Dataset records
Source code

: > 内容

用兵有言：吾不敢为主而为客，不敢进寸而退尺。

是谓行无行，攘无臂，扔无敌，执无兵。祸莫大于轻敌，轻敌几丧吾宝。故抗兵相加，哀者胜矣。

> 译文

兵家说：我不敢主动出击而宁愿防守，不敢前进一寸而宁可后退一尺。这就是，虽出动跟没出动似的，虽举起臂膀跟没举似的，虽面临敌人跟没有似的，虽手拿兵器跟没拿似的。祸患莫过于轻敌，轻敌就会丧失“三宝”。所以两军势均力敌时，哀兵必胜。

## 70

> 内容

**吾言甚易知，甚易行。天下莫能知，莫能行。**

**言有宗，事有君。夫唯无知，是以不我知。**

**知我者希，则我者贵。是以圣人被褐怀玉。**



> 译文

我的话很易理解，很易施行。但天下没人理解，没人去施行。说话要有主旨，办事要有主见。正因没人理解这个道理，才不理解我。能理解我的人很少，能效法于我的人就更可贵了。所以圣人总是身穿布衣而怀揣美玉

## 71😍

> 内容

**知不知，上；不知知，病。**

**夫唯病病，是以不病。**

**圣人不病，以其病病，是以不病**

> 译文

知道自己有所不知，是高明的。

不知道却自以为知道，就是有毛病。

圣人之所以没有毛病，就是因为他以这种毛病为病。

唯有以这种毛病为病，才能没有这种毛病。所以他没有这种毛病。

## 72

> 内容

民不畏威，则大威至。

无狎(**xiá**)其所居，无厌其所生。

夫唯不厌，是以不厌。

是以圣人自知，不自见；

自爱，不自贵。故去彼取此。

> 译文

> [Task objective]: Update the entries by replacing every "译文" with "白话译文" and keeping everything else the same.

> [Expected output]:
Source code

: > 内容

用兵有言：吾不敢为主而为客，不敢进寸而退尺。

是谓行无行，攘无臂，扔无敌，执无兵。祸莫大于轻敌，轻敌几丧吾宝。故抗兵相加，哀者胜矣。

> 白话译文

兵家说：我不敢主动出击而宁愿防守，不敢前进一寸而宁可后退一尺。这就是，虽出动跟没出动似的，虽举起臂膀跟没举似的，虽面临敌人跟没有似的，虽手拿兵器跟没拿似的。祸患莫过于轻敌，轻敌就会丧失“三宝”。所以两军势均力敌时，哀兵必胜。

## 70

> 内容

**吾言甚易知，甚易行。天下莫能知，莫能行。**

**言有宗，事有君。夫唯无知，是以不我知。**

**知我者希，则我者贵。是以圣人被褐怀玉。**



> 白话译文

我的话很易理解，很易施行。但天下没人理解，没人去施行。说话要有主旨，办事要有主见。正因没人理解这个道理，才不理解我。能理解我的人很少，能效法于我的人就更可贵了。所以圣人总是身穿布衣而怀揣美玉

## 71😍

> 内容

**知不知，上；不知知，病。**

**夫唯病病，是以不病。**

**圣人不病，以其病病，是以不病**

> 白话译文

知道自己有所不知，是高明的。

不知道却自以为知道，就是有毛病。

圣人之所以没有毛病，就是因为他以这种毛病为病。

唯有以这种毛病为病，才能没有这种毛病。所以他没有这种毛病。

## 72

> 内容

民不畏威，则大威至。

无狎(**xiá**)其所居，无厌其所生。

夫唯不厌，是以不厌。

是以圣人自知，不自见；

自爱，不自贵。故去彼取此。

> 白话译文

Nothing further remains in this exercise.